§ Goal of the exercise: When you write out the listing, keep every character and omit the pictures.

§ Supplied data:
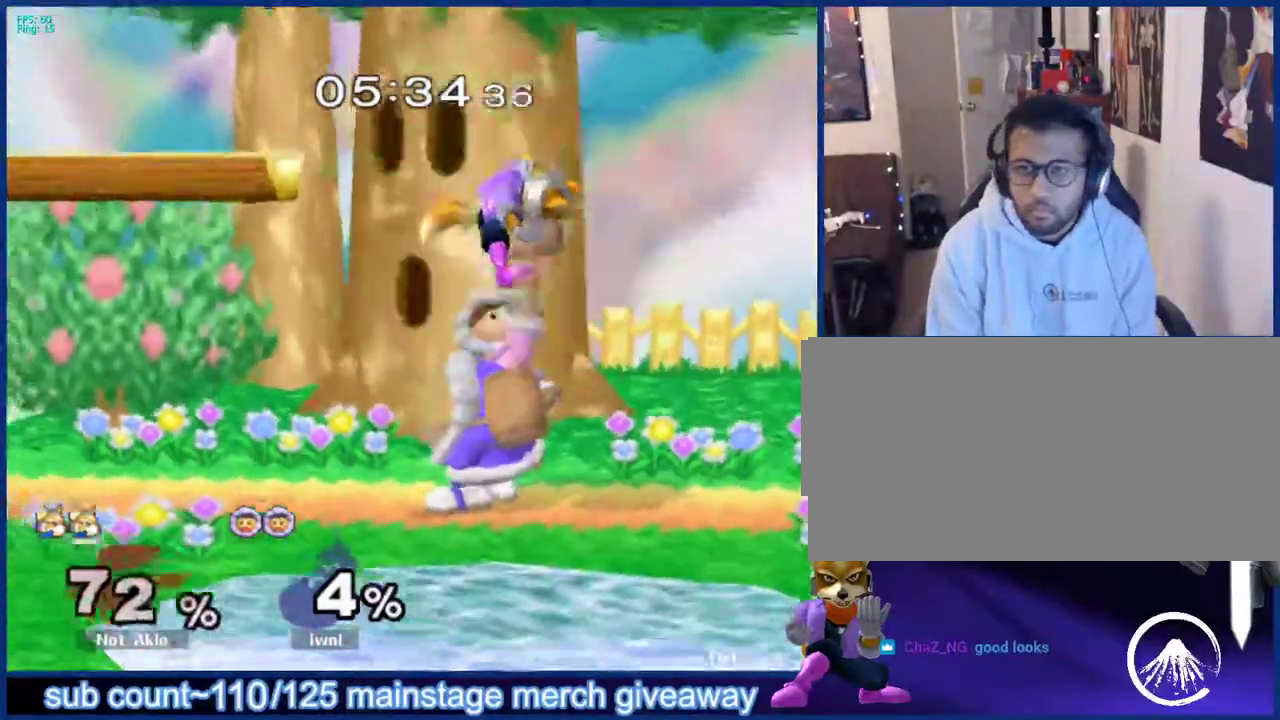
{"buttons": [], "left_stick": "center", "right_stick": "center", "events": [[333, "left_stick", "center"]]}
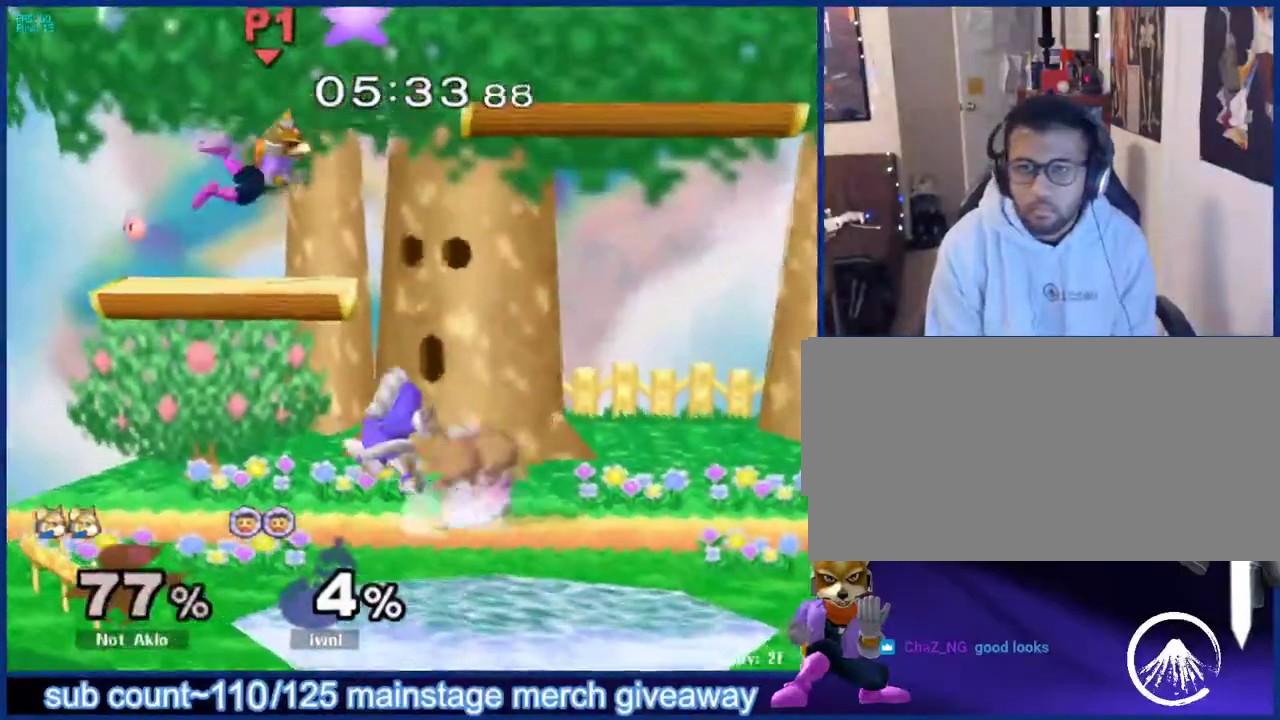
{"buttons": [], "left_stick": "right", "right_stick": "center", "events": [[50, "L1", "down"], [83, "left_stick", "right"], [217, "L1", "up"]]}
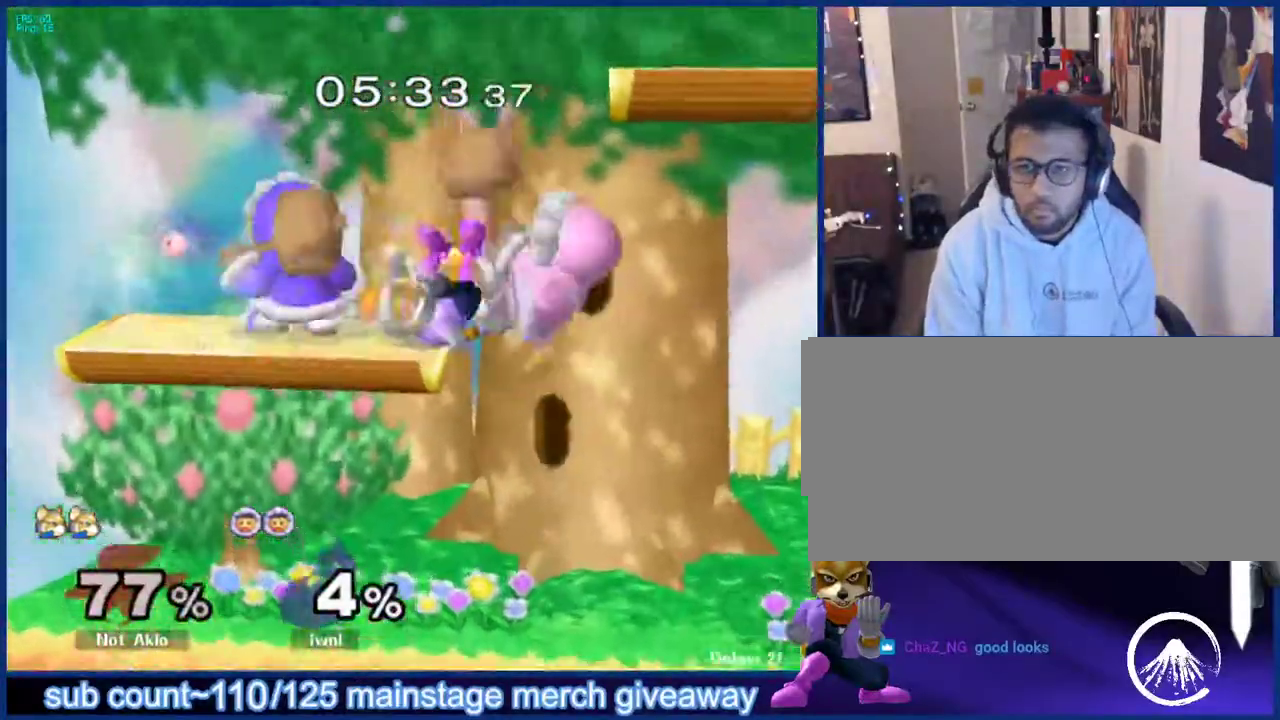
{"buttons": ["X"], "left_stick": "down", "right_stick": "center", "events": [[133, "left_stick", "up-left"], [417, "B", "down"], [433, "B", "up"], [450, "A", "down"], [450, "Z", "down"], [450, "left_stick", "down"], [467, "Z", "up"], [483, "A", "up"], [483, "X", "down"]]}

§ Exercise response:
{"buttons": [], "left_stick": "center", "right_stick": "center", "events": [[333, "left_stick", "center"]]}
{"buttons": [], "left_stick": "right", "right_stick": "center", "events": [[50, "L1", "down"], [83, "left_stick", "right"], [217, "L1", "up"]]}
{"buttons": ["X"], "left_stick": "down", "right_stick": "center", "events": [[133, "left_stick", "up-left"], [417, "B", "down"], [433, "B", "up"], [450, "A", "down"], [450, "Z", "down"], [450, "left_stick", "down"], [467, "Z", "up"], [483, "A", "up"], [483, "X", "down"]]}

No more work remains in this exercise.